Asociación Multisectorial del Sur en Defensa del Desarrollo Sustentable, an association fighting for sustainable development filed a complaint to obtain a declaratory judgment under Section 322 of the Argentine Civil and Commercial Proceedings Code “in order to establish whether the National Atomic Energy Commission (Comisión Nacional de Energía Atómical or CNEA) must abide by the terms of Section 41 and 43 of the Argentine Constitution and Minimum Standards Law No. 25,675.” In addition, this association requested the ordering of a cautionary measure. To this end, it pointed out that “The great harm inflicted to the environment by the San Rafael Industrial Mining Facility operator…, requires the immediate ordering during the proceedings, of the immediate ending of said harmful effects though the awarding of the measure deemed most appropriate by Y.T.” The claimant also requested the court to order the defendant to refrain from persisting on the award of an authorization to resume activities in the San Rafael Industrial Mining Facility during the proceedings, without previously complying with the corresponding environmental restoration, since otherwise, the alleged harmful activities would continue damaging the environment, gravely affecting current and future public health.
The Court Judge awarded the cautionary measure requested and consequently, issued a restraining order instructing CNEA to abstain from altering the current state of the Sierra Pintada mineral deposit.
Federal Court of Appeals “A” of the Province of Mendoza vacated the restraining order mentioned above.
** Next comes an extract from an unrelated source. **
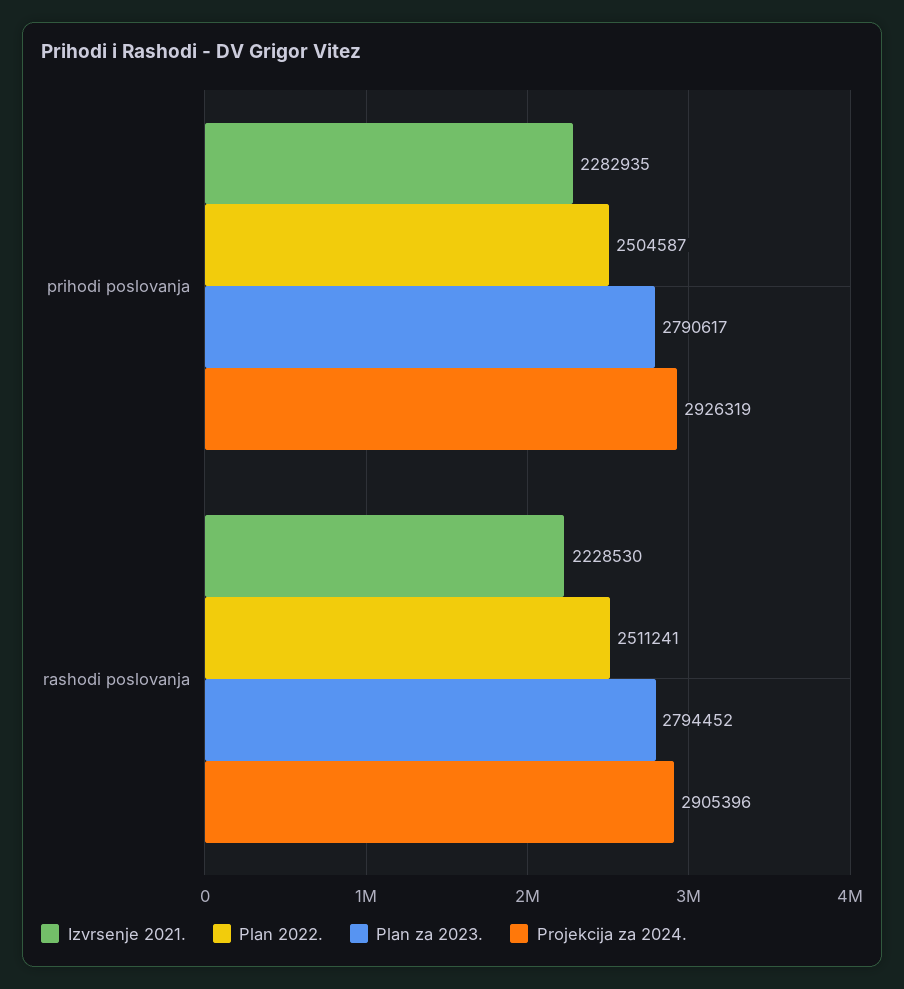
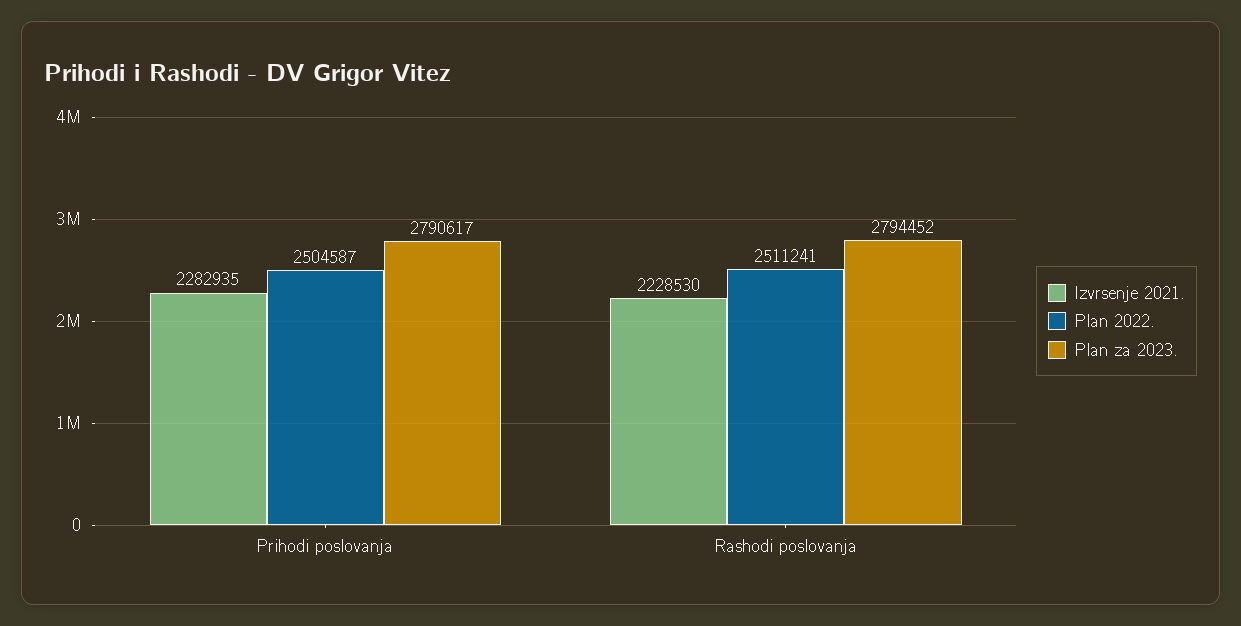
Projekcija za 2024., prihodi poslovanja: 2926319 -> none
Projekcija za 2024., rashodi poslovanja: 2905396 -> none

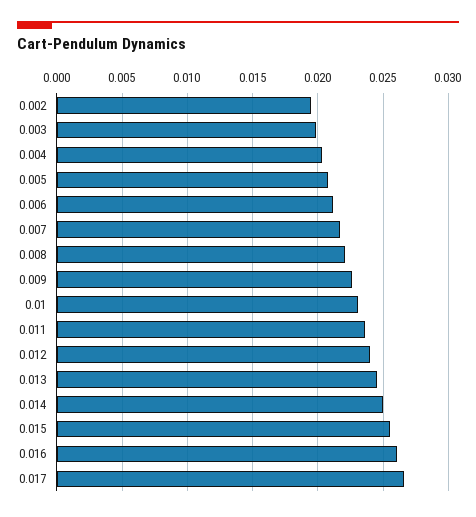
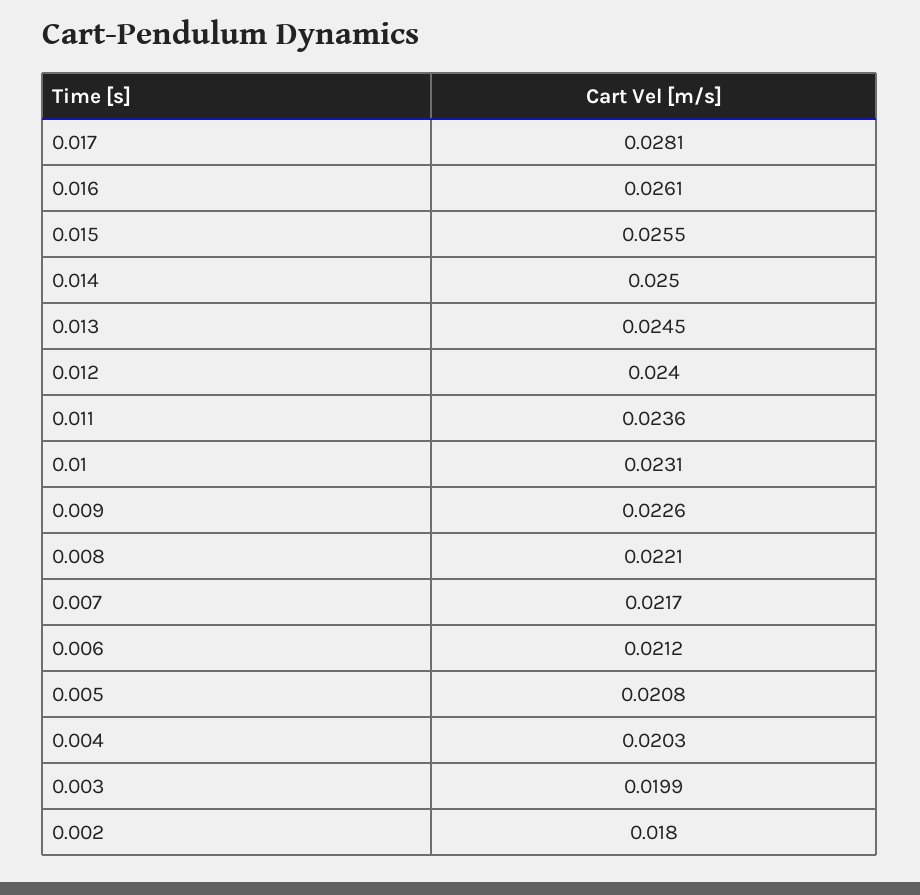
0.002: 0.0195 -> 0.018
0.017: 0.0265 -> 0.0281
In order to reach this decision, the Court a quo judged that: (a) legal plausibility and peril in the delay had not been proved, both being requirements for the issuing of the cautionary measure; and (b) there was no connection between the restraining order issued and the purpose of the complaint for declaratory judgment filed.
Challenging the above decision, the claimant filed an extraordinary appeal, whose denial gave place to the filing of a complaint before the Argentine Supreme Court of Justice.
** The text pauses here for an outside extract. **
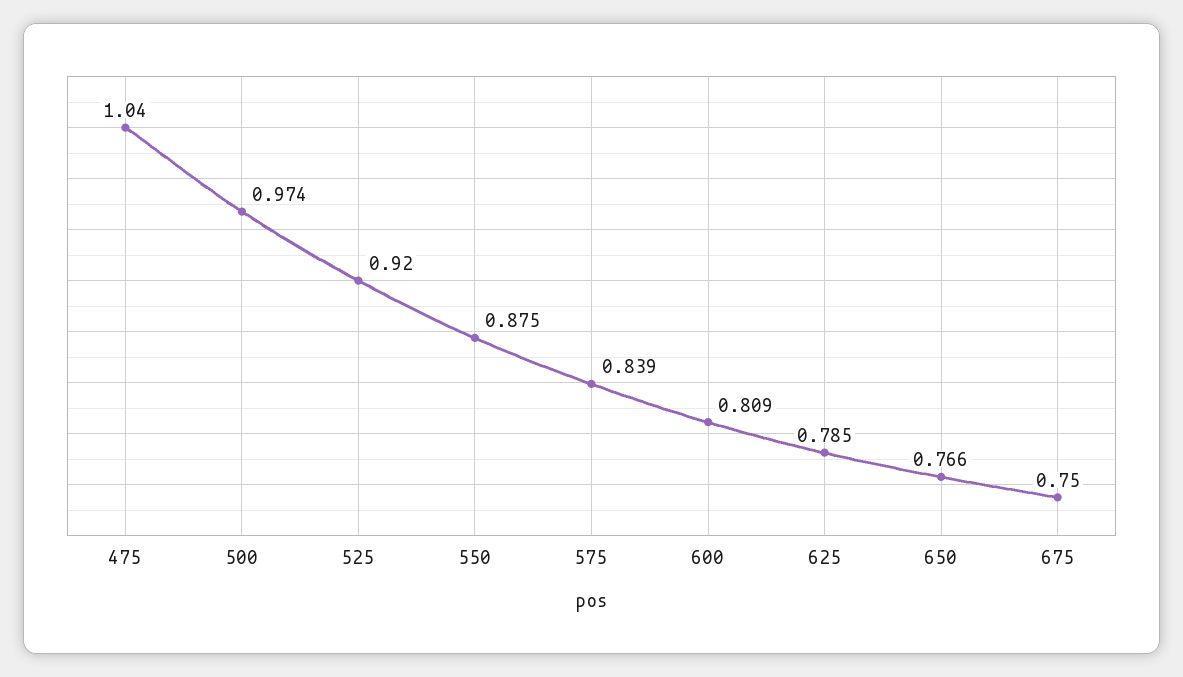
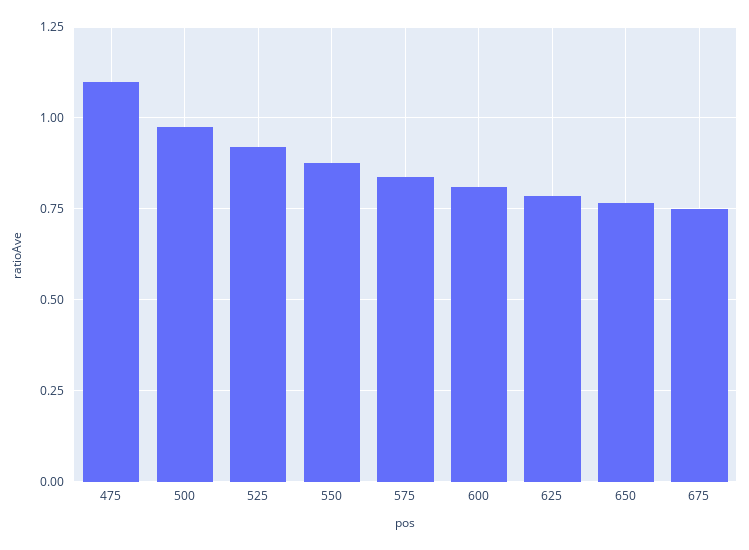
475: 1.04 -> 1.1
On May 26, 2010, the Argentine Supreme Court of Justice decided that the extraordinary appeal filed by the association does not challenge a firm decision or a decision comparable to it (Law No. 48, Section 14) and consequently, rejected the association’s complaint. Despite the above, and considering that the environmental matters at hand allow judges to study the case disregarding formalities, our highest court added that “legal plausibility and peril in the delay had not been proved, these being requirements for the issuing of the cautionary measure requested; and that there is no connection between the restraining order issued by the court judge and the purpose of the complaint for declaratory judgment filed; conclusion that has not been sufficiently and adequately overturned and by the appellant.”
This insight is a brief comment on legal news in Argentina; it does not purport to be an exhaustive analysis or to provide legal advice.